Exercise data below:
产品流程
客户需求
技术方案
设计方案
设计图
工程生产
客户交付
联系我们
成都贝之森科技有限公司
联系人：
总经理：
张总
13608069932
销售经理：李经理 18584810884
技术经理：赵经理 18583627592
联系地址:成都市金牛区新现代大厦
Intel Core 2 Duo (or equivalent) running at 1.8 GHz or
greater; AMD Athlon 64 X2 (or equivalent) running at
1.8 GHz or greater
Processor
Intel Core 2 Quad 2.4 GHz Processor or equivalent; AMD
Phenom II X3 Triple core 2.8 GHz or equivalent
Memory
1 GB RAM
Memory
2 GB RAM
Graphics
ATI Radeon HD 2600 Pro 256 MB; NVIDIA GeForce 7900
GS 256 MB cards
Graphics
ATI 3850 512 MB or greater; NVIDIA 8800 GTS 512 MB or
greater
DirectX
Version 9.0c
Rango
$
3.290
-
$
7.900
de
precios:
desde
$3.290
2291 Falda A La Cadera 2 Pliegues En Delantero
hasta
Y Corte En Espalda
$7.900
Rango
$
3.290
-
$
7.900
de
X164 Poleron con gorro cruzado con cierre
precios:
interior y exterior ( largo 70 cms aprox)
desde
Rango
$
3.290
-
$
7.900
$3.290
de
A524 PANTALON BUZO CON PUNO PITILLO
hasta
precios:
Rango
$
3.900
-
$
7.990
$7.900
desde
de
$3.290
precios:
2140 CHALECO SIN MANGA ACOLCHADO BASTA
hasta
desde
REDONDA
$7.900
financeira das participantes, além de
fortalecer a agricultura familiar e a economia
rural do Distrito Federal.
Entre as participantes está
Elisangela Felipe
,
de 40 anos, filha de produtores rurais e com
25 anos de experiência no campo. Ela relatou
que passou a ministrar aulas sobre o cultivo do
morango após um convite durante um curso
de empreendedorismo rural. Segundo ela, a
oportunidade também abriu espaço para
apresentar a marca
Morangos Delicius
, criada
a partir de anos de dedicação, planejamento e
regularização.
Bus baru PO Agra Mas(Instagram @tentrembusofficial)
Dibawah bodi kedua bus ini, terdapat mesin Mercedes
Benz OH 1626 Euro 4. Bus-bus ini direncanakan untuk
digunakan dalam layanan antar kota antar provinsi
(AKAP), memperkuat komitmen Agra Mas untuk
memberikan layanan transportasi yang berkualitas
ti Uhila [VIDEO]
End of Exercise data.
■ Exercise: Once the records end, copy them all again exactly.

■ Your response:
产品流程
客户需求
技术方案
设计方案
设计图
工程生产
客户交付
联系我们
成都贝之森科技有限公司
联系人：
总经理：
张总
13608069932
销售经理：李经理 18584810884
技术经理：赵经理 18583627592
联系地址:成都市金牛区新现代大厦
Intel Core 2 Duo (or equivalent) running at 1.8 GHz or
greater; AMD Athlon 64 X2 (or equivalent) running at
1.8 GHz or greater
Processor
Intel Core 2 Quad 2.4 GHz Processor or equivalent; AMD
Phenom II X3 Triple core 2.8 GHz or equivalent
Memory
1 GB RAM
Memory
2 GB RAM
Graphics
ATI Radeon HD 2600 Pro 256 MB; NVIDIA GeForce 7900
GS 256 MB cards
Graphics
ATI 3850 512 MB or greater; NVIDIA 8800 GTS 512 MB or
greater
DirectX
Version 9.0c
Rango
$
3.290
-
$
7.900
de
precios:
desde
$3.290
2291 Falda A La Cadera 2 Pliegues En Delantero
hasta
Y Corte En Espalda
$7.900
Rango
$
3.290
-
$
7.900
de
X164 Poleron con gorro cruzado con cierre
precios:
interior y exterior ( largo 70 cms aprox)
desde
Rango
$
3.290
-
$
7.900
$3.290
de
A524 PANTALON BUZO CON PUNO PITILLO
hasta
precios:
Rango
$
3.900
-
$
7.990
$7.900
desde
de
$3.290
precios:
2140 CHALECO SIN MANGA ACOLCHADO BASTA
hasta
desde
REDONDA
$7.900
financeira das participantes, além de
fortalecer a agricultura familiar e a economia
rural do Distrito Federal.
Entre as participantes está
Elisangela Felipe
,
de 40 anos, filha de produtores rurais e com
25 anos de experiência no campo. Ela relatou
que passou a ministrar aulas sobre o cultivo do
morango após um convite durante um curso
de empreendedorismo rural. Segundo ela, a
oportunidade também abriu espaço para
apresentar a marca
Morangos Delicius
, criada
a partir de anos de dedicação, planejamento e
regularização.
Bus baru PO Agra Mas(Instagram @tentrembusofficial)
Dibawah bodi kedua bus ini, terdapat mesin Mercedes
Benz OH 1626 Euro 4. Bus-bus ini direncanakan untuk
digunakan dalam layanan antar kota antar provinsi
(AKAP), memperkuat komitmen Agra Mas untuk
memberikan layanan transportasi yang berkualitas
ti Uhila [VIDEO]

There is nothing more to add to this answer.